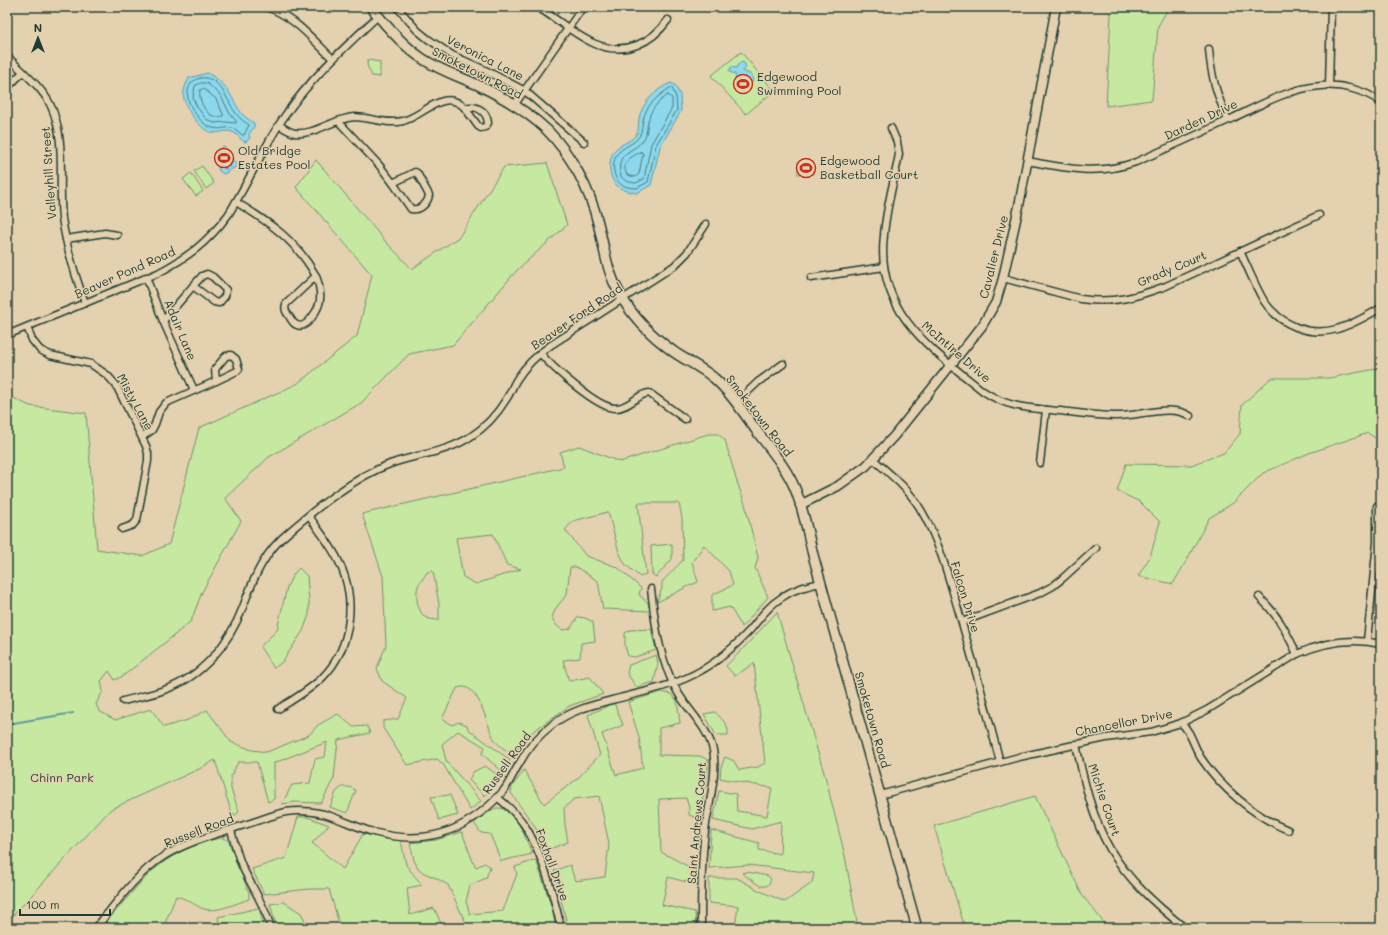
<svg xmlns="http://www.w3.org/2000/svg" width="1388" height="935" font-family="Mali,sans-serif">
<rect width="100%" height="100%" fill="#e4d1af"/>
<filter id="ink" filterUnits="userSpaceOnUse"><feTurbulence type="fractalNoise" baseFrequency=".025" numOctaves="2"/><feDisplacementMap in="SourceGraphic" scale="8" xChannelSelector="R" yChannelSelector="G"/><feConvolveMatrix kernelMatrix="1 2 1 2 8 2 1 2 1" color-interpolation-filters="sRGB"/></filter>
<g filter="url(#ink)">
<g fill="#c6e8a1" stroke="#72926a" fill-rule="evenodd">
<path d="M1110,7H1169L1158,26L1152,100L1106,106L1111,15Z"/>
<path d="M741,52L774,91L746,114L711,76Z"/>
<path d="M368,60L380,62V77L372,76L367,65Z"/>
<path d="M316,160L385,241L412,269L459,237L504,167L547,163L567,225L517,270L453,345L409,354L361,403L269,457L225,498L241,521L202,592L191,621L172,637L123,676L115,680L109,671L101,681L103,691L96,704L99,711L115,720L151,709L164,727L188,720L207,710L231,742L252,750L267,752L309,735L318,725L338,714L353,727L367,726L370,733L338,740L334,778L321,803L295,802L282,804L292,785L310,783L315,759L325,757L327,742L274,763V799L268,802L257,762H238L231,776V789L239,812L235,815L231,811L215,760L199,769L111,809L7,922V395L30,406L86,413L97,549L142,556L169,544L199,428L297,384L357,336L372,275L296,187Z"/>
<rect x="798" y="162" width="15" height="12"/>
<path d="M202,166L214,183L206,189L194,171Z"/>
<path d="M191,173L203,191L196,196L183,179Z"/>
<path d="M1381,368V442L1368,433L1309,453L1263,473L1233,503L1209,518L1188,558L1173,584L1138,576L1150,557L1160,522L1140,502L1117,491L1126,464L1191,465L1224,453L1240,434L1242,405L1271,378H1329Z"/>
<path d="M708,434H718L725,440L736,479L745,504L758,558L755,568L768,597L742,627L730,607L712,611V595L733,585L729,571L704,545L692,562L698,582C684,587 671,596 657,602L662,588V582L683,560L682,518L679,503H638L646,574L640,577L625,564L619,552L608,512L573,521L565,530L586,556L617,567L641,588L639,594L642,598L648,603L650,611L603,609L598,581L576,567H570L567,594L556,608L552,617L555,624L562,630L570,629L578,617L585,618L593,622L595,641L581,643L580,658L563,660L569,681L590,677L603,694L569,706L528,735L524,736L515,755C507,751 500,747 495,740C486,727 480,679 457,688L442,719L452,725L459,722L467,725L468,729L510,760L503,772L482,754L485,747L458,731L442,744L446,761L481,801L470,810L443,764L437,759L407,765L383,728V721L398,719L407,698L382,681L377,668L386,646L383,576L362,514L564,467L560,452L579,446L620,462ZM493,534L507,565L521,569L476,584L463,577L456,538ZM433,571L439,604V620C435,620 429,619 426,618C417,612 415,595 418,586C420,581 425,577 427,572Z"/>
<path d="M672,544V559L656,577L652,574L651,546Z"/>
<path d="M299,568L307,576L309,603V615L303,631L282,662L274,668L260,647L277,630L287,587L293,575Z"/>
<path d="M777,612L826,780L845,856L858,928H735L738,906L709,903V878H737L760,891L785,902L812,883L814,873L748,865L709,868L711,830L759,843V850L780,854L781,821L752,829L713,820L719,791L736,794L737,811L767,816L772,788L720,778L721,767L725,757L734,761L739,770L758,767L765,763L754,663L735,676L726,666L740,652Z"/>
<path d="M651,629L656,650L635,657L628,656L625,646V633L630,630Z"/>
<path d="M656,655L658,663L654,682L636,687L627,673L629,665Z"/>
<path d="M661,692L671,694L677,701L680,723L659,728V755L700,756L708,760V769L699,819L689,815V807L686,798L659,799L661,852L691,868L695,875L694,884L668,877L662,905L695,912L696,928H568L554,871L570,865L575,881L605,877L609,844L599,796L574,799L564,808L565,825L568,842L547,850L534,825L511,793L512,787L524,770L544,804L577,779L600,755L588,715L614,703L623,725L602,734L616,775L643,768L639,737L628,702Z"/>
<path d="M715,712C722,719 729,725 728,735H716L704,714Z"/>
<path d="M485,766L499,776L485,796L469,780L473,772Z"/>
<path d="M342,787H349L356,790L347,813L330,807L336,792Z"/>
<path d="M450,795L458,815L439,820L431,797Z"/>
<path d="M1035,796L1082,895L1108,928H965L934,826Z"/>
<path d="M496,808C499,808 502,808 505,810C518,816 527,841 532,854L501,861L490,834L481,833L474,823L490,811Z"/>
<path d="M298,817H307L329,825L312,843L343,869L363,834L401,841L406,865L422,885L407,888L410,915L434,908L443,928H338L340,927L329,889H309L264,894L252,869L286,858Z"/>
<path d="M462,832L473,862L476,867L485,863L490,867L486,878L470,885L466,902L470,914L503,911L517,874L515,867L536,860L551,905L556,928H454L466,923L448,885L436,878L424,873L418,868L414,860L410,843L436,840Z"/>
<path d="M220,838L226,839L229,842L249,893V899C237,903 216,913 204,909C194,905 186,898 176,896L165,923L174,928H117L106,922C120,907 133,890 147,876C166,857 194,843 220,838Z"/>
<path d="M747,872L768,876L771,879L769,884L766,886H760L742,873Z"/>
<path d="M284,902L301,913L309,928H277L270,904Z"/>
<path d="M259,908L264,928H233L230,923H219L218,917Z"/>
</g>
<g fill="#8dd8ed" stroke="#619aa3">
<path d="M740,62L744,63L746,67L743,71L750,74L753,77L752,83L744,81L742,83H738L736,81L735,74L729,72L731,67L736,68Z"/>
<path d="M208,73C216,78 224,84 229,92C237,105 239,115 254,123V127L249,134L250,138L246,142C240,141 239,135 234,133C227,129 220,133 213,133C201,131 186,110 184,99C182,92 186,84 189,78Z"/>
<path d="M671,83L675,85L680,95L681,111L660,147L651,185L637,193C632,192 624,191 620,188C608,181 607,160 615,150C621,143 632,142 637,133C639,129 638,123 639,118C642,103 657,88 671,83Z"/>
<path d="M224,146L237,166L224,174L219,171L218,167L220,163L213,153Z"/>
</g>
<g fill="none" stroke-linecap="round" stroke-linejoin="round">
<g stroke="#4b7b7e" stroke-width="1">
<path d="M200,78C220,75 226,99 235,112C238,117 244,122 249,125L244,135H242C230,122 226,131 213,128C203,127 189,107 188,98C187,95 188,93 188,91C190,83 192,81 200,78Z"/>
<path d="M201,83H207L221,96L230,114L236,121V123L226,122L214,123L206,119L197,107L193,98L195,86Z"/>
<path d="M670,88H672L676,97L677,110L656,145L648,182L637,188C632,188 626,187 622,185C612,179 611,159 619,152C626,145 635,144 640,135C642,130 642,124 643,120C646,105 658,96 670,88Z"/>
<path d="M204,89L216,99L223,114V116C219,117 216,118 213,116C204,112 198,99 200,90Z"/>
<path d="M668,95L672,98V108L651,144L644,179L636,183C628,182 621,181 620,172C617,149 635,154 645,137C647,132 647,126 648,122C650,109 658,102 668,95Z"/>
<path d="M640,152H642L643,154L639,174L635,177L627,175C621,161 629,159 640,152Z"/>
<path d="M220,153H223L230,164V166L225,169L223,167V162L220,156Z"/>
</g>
<path stroke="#619aa3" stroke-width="2" d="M7,724L73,713"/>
<g stroke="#1f3d34" stroke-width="9">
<g id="minor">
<path d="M266,7C293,15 313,40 333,59"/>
<path d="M397,7L417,30L428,39L452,55L485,70L525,91L584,142"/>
<path d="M537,7C569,25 597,60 637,45C650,40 660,31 668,20"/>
<path d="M1209,49C1211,76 1217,96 1228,120"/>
<path d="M7,56C21,71 40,85 50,104C67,138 58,181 62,218C66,247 75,275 85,303"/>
<path d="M1329,85L1331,7"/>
<path d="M7,88L23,72"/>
<path d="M515,104L583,7"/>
<path d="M470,107C480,107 487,113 488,123L485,127L481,128L478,126L465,108Z"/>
<path d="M338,121L379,165L393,183"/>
<path d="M279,125C284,128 289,132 295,133C313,136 335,118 354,117C371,117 386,125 403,121C425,115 444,87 465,108"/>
<path d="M891,128L897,142L899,154C894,182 886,208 884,235C875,312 931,349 983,391C1010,409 1030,408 1060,411C1078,413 1096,416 1115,416C1137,417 1171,403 1190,416"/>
<path d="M1027,161C1067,168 1096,176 1136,162C1168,148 1201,133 1233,118C1260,105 1290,88 1321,86C1341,84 1364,90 1381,102"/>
<path d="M415,172L417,173L429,195C428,203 420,211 411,209L393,183Z"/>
<path d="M236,202C270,223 296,240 316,276"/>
<path d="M66,239L105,233L117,235"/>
<path d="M1240,251C1248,268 1255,286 1264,301C1280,325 1309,337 1337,329C1352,325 1367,316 1381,308"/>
<path d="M207,274L213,277L226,290L225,296L219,303L214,302L193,286L202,276Z"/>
<path d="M316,276C319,284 321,292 320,300C319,308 307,330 297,325C293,324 291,319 289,316C286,312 284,309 286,304Z"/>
<path d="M146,277L163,321L194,390"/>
<path d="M811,278L884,267"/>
<path d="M1003,278L1081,299C1113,304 1136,297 1166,286L1319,215"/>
<path d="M163,321L193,286"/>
<path d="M27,327L32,340L40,350L50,355L91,364L107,375L116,385L146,446L148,453V461L137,520L133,525L122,529"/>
<path d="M7,335L158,273C188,257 207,243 228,215C248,183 263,148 284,117C310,79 345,47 378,16"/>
<path d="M540,353C552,367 598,409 616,408C631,407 637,394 649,393L685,419"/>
<path d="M231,355L236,359L239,369L237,371L216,381L215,369L226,356Z"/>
<path d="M736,403L758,382L783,364"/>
<path d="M142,437L152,430L155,424L159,412L166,403L216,381"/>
<path d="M873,459C890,474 909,489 921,510C939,540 948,576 958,609C973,660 987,711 1000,762"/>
<path d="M1040,463L1046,410"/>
<path d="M651,589C655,624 659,659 677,691C688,711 708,727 713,750C718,773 708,807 705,831C701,863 701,896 701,928"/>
<path d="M1259,597C1278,615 1286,631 1297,654"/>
<path d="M962,622L1040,593L1053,586L1063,578L1096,548"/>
<path d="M1367,641L1377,542V506"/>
<path d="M123,701C137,697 151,695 164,690C202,677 229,644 243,607C254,577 264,552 290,531C319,506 355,477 390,464C417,454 446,453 470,437C486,427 498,413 507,398C511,392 513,385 517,379C526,365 538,354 551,345L674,266L687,253L706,224"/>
<path d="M278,709C294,699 310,690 323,677C352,647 357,599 339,562C332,546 319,531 309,516"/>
<path d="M1181,723C1191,731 1194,747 1201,758C1221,788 1254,816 1288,830"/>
<path d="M1076,744C1083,778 1092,818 1110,849C1128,880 1156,905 1185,928"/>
<path d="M880,795L1019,757L1106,738L1151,732L1181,723L1207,710L1297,654C1324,642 1351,637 1381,644"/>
<path d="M497,797C508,806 518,815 525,826C542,852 554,897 561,928"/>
<path d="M231,830C234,842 237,854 242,866C252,887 265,906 271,928"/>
<path d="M96,928C116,903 136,874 164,856C188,841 218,834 244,825C258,821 272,815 286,812C298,810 311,811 324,814C341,819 356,827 373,832C399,839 428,840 453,829C472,821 491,806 504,790C510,782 514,772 519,764C527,749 539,735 552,725C572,709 597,704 620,698C647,691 677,685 702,670C720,660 736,645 751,629C760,618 768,606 781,598C793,589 806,586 821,583"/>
</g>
</g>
<g stroke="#1f3d34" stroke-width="11">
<path id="tertiary" d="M800,505L838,486L866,466L894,436L982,326L996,302L1003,278L1019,206L1056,7"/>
</g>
<g stroke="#1f3d34" stroke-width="12">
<path id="secondary" d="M371,7C386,26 403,46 423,59C441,71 461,77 480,86C505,98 527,111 547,130C571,154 590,190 598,223C605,250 606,271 621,296C634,319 653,337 674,352C687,361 702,368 714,378C731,393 743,412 756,430C770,449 787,468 796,491C804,512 808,534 813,555L917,928"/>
</g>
<use href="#minor" stroke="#e4d1af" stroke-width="6"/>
<use href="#tertiary" stroke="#e4d1af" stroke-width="8"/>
<use href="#secondary" stroke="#e4d1af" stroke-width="9"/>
</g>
</g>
<defs>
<g id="stadium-ring" transform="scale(1)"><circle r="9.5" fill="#e4d1af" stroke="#c8321e" stroke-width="1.5"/><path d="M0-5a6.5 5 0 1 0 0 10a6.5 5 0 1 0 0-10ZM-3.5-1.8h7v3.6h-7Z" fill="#c8321e"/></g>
</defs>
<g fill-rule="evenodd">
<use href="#stadium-ring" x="743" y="84"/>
<use href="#stadium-ring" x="224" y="158"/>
<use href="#stadium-ring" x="806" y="168"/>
</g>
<g text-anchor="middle" stroke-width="3" stroke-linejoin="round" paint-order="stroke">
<g font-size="12" fill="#1f3d34" stroke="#e4d1af">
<text transform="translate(485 58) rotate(27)" y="4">Veronica Lane</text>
<text transform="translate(477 73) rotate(27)" y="4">Smoketown Road</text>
<text transform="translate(1201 120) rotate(-25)" y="4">Darden Drive</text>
<text transform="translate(49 173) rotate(-94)" y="4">Valleyhill Street</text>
<text transform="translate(994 257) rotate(-76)" y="4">Cavalier Drive</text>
<text transform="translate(1172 269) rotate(-23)" y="4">Grady Court</text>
<text transform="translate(125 273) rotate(-24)" y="4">Beaver Pond Road</text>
<text transform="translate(577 317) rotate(-34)" y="4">Beaver Ford Road</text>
<text transform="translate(180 330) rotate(67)" y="4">Adair Lane</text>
<text transform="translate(956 352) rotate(41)" y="4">McIntire Drive</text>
<text transform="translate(135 402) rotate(61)" y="4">Misty Lane</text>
<text transform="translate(759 416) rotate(52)" y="4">Smoketown Road</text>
<text transform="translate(965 597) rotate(73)" y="4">Falcon Drive</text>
<text transform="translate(872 720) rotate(74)" y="4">Smoketown Road</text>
<text transform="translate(1124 723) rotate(-11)" y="4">Chancellor Drive</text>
<text transform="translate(507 763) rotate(-54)" y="4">Russell Road</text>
<text transform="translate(1104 800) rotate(71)" y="4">Michie Court</text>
<text transform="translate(697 823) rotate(-85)" y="4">Saint Andrews Court</text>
<text transform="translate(199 831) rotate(-21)" y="4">Russell Road</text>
<text transform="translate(552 865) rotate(70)" y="4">Foxhall Drive</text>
</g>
<g font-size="12" fill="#1f3d34" stroke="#e4d1af" text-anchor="start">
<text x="757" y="81">Edgewood<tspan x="757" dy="14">Swimming Pool</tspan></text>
<text x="238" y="155">Old Bridge<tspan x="238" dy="14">Estates Pool</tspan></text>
<text x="820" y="165">Edgewood<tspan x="820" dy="14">Basketball Court</tspan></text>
</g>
<g font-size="12" fill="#274639" stroke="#e4d1af">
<text x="62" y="782">Chinn Park</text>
</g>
</g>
<rect width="1388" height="935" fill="none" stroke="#e4d1af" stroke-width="24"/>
<rect x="12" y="12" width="1364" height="911" fill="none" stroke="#1f3d34" stroke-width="1.5" filter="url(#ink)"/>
<g transform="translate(38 38)" stroke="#e4d1af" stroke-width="3" paint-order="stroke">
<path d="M0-3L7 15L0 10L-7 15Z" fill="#1f3d34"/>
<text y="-6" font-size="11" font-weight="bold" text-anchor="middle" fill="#1f3d34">N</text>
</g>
<path d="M20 909v6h90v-6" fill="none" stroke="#1f3d34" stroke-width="2"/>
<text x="26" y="909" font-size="12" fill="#1f3d34" stroke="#e4d1af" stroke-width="3" paint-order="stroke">100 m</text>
</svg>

» What is required: Scan the listing and copy every line where the string "round" shows up.

» The completed task:
<g fill="none" stroke-linecap="round" stroke-linejoin="round">
<g text-anchor="middle" stroke-width="3" stroke-linejoin="round" paint-order="stroke">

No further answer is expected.